**About this task:** Write each line below back out exactly, omitting its pictures.

**Data for the task:**

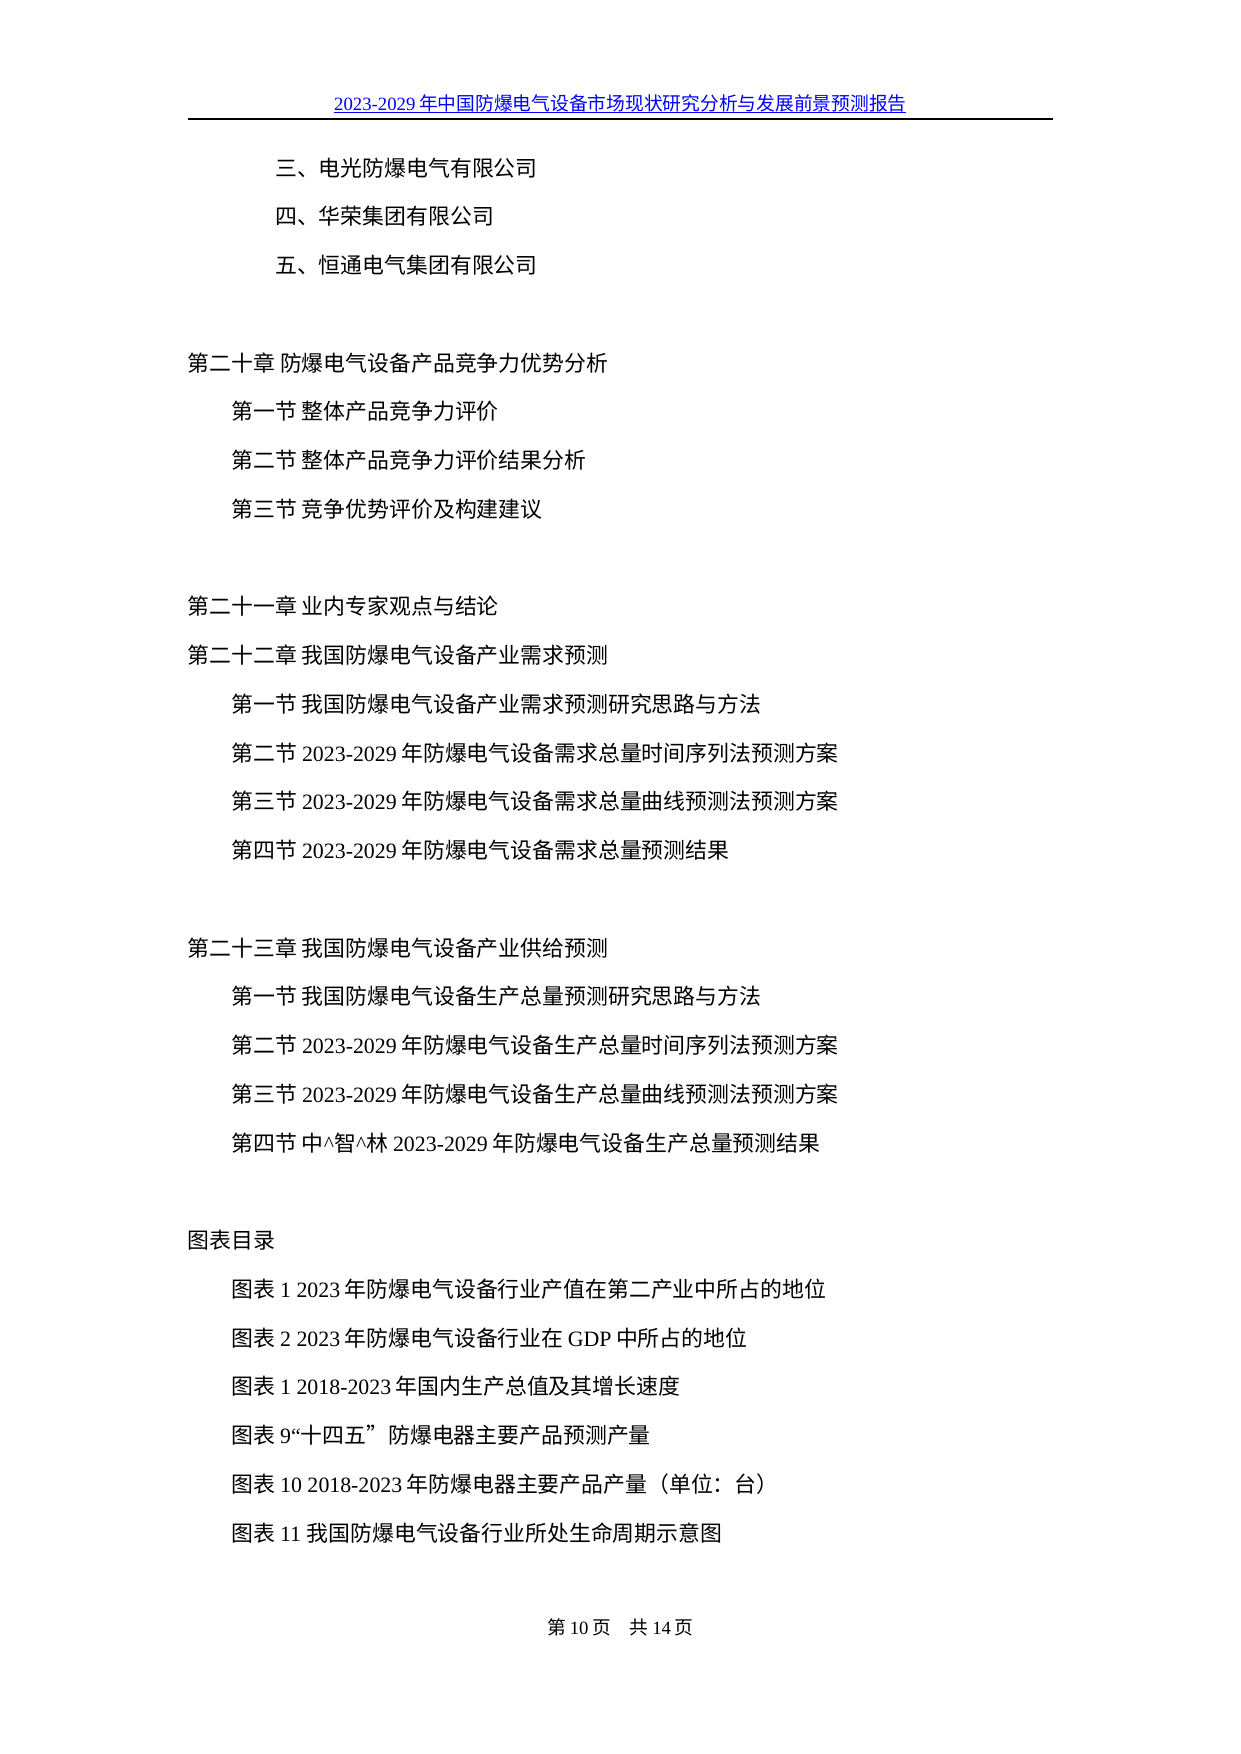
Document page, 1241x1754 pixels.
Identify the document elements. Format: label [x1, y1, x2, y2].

text [187, 150, 1053, 1548]
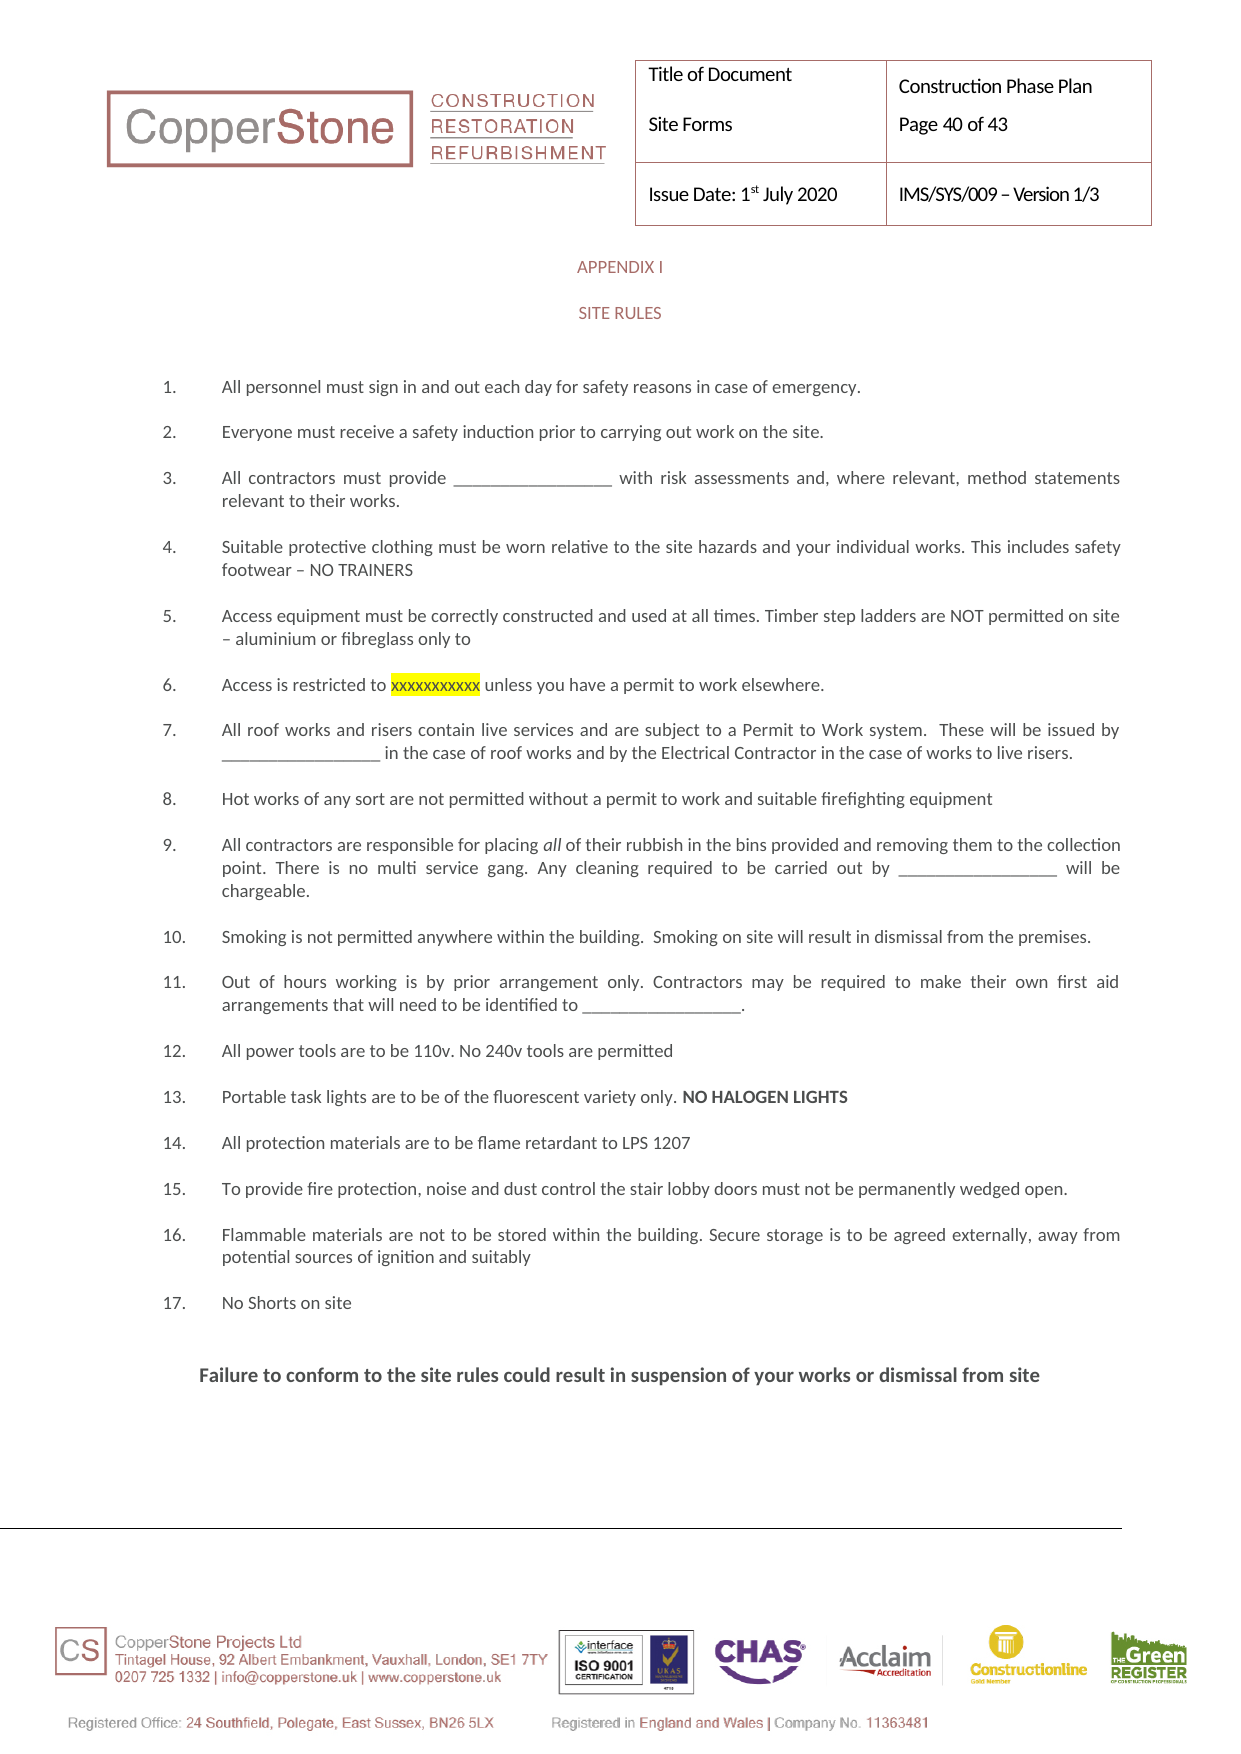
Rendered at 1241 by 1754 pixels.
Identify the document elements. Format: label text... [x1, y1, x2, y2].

**The answer:**
Document page, 1241x1754 pixels.
Identify the document elements. Format: label [x1, y1, x2, y2].

text [187, 150, 1053, 1548]
Rendered at 1241 by 1754 pixels.
Identify the document elements. Format: label text... [x1, y1, x2, y2].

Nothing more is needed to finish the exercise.